Emergence of the London Jazz Festival
By the early nineties, the Camden Festival was no more, and although the Borough continued to support the Jazz Week for a few years, it became clear that a new direction had to be found in the light of changing budgets and priorities.With the active support of London Arts Board (now Arts Council England), Serious - who had for some years produced the Camden weeks - engineered a transition that saw the evolution of a London Jazz Festival in 1992.
Taking the mix of international and British artists - and a commitment to education activity - that had been at the heart of the Camden weeks, the new Festival began to spread its wings, with the intention of celebrating the place of jazz in a city that was becoming at ease with its rich cultural diversity, and drawing in the venues across London that present the music, week in, week out, throughout the year.
The new Festival also reflected other events that had been created by the Serious 'team' in their various pre-Serious existences:
The Crossing The Border festival was a London event that brought together artists of wildly contrasting backgrounds and disciplines - highly relevant in spirit to a jazz scene that was increasingly touching music and cultures from all over the world. The Bracknell Jazz Festival and its successor Outside In explored some of the same territory with a more overtly 'jazz' attitude.
Development of the London Jazz Festival into a key event in the city's cultural calendar
Over the years, the Festival has made a steady transition from north London to London-wide, and from May to its present November slot, to establish today's multi-faceted 10 day event. It has grown to be not only London's largest city-wide music festival, but one of the major international jazz events. The highlights have been many - each year brings its own character and momentum, and the riches of the Festival can as easily be found in a packed club as in the concert hall.
Some landmark moments for the Festival over its history
The first ever concerts by the Jools Holland Rhythm and Blues Orchestra at the Hackney Empire.
Joe Pass and Martin Taylor playing to a hushed, packed house at Union Chapel - and Michael Brecker playing solo to a similarly spellbound audience at the same venue some years later.

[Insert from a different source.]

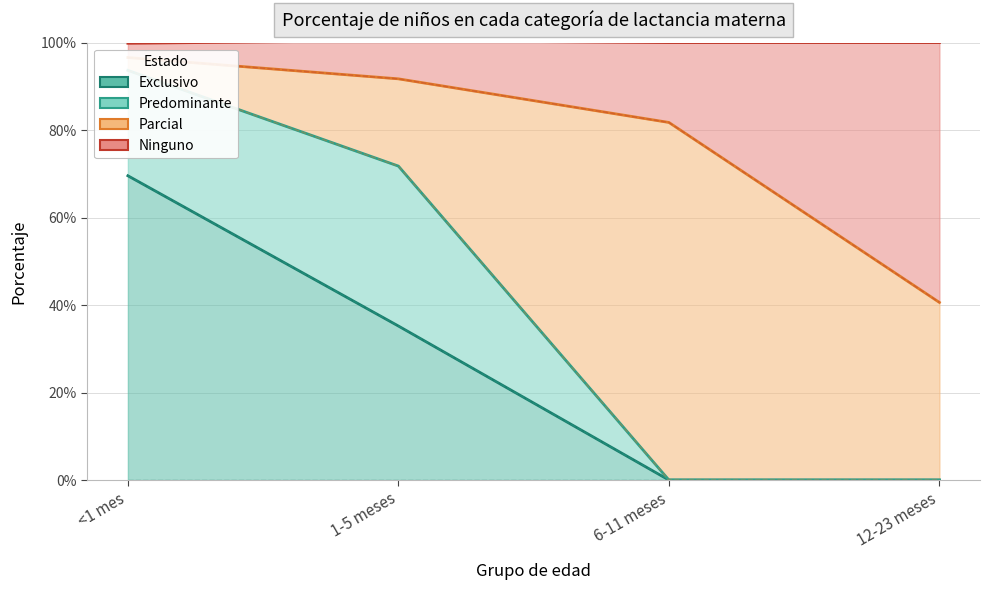

Which category has the lowest value in the Ninguno series?

12-23 meses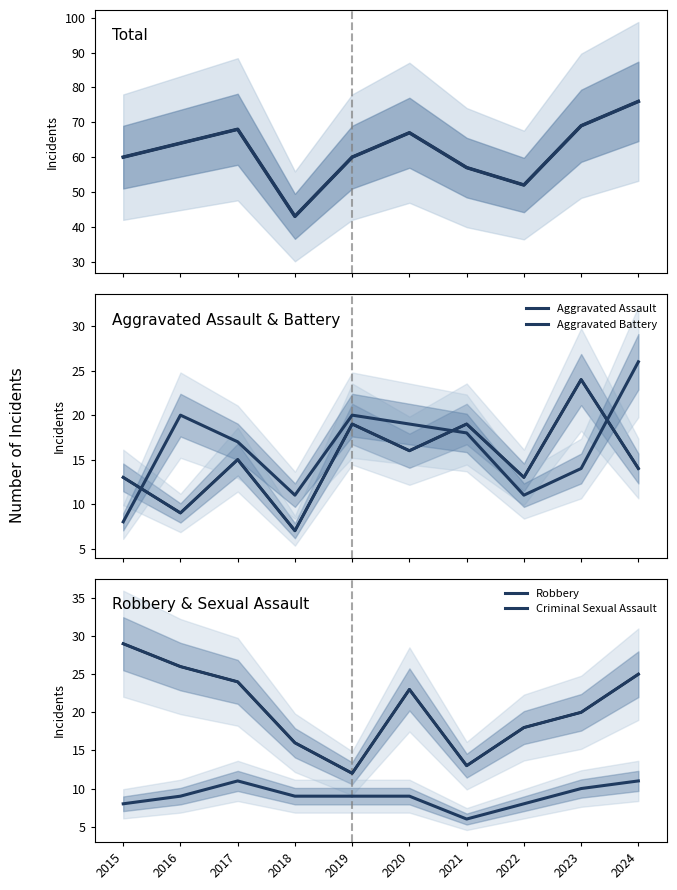

Which category has the lowest value across all series?

2021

Wayne Shorter's first London concert with his consummate acoustic quartet at the Royal Festival Hall – and returning triumphantly to the Barbican in 2006.
Specially-commissioned and produced performances by some of the great composers in today's jazz - George Russell, Carla Bley, Gerald Wilson and Randy Weston among others - bringing together international stars and the best British jazz musicians.
Cecil Taylor, Anthony Braxton and Evan Parker pushing the limits at Southbank Centre.
Jazz on 3's legendary Festival live broadcasts from the Pizza Express Jazz Club - Sheila Jordan, Archie Shepp, The Bad Plus, Tord Gustavsen, William Parker.
The Monk Liberation Front living and breathing all 70 of Thelonious Monk's compositions in a heady all-dayer on the FreeStage at the Royal Festival Hall....and the 150 members of Kinetika lifting off into outer space from the same venue, as they rekindled the spirit of Sun Ra, south London stylee.
Gilles Peterson introducing a killer multiple bill of Robert Glasper, Heritage Orchestra and Dwight Trible at the Barbican.
Saxophone Massive - Andy Sheppard leading some 200 saxophonists opening the Festival to an audience of thousands - and the rain held off.
A capacity Festival Hall skanking the night away to Jazz Jamaica All Stars - just one of many world jazz shows that have brought audiences to their dancing feet.
Brad Mehldau and Tord Gustavsen, John Taylor and Gwilym Simcock exploring the peerless acoustics of the Wigmore Hall.
The Festival's New Audiences scheme, enabling thousands of young people to hear some of the Festival's international stars, and bringing fresh enthusiasm into major concert halls.
Digging into history - Michael Garrick, Frank Holder and Coleridge Goode paying tribute to the late Joe Harriott in a trio that collectively was some 250 years old.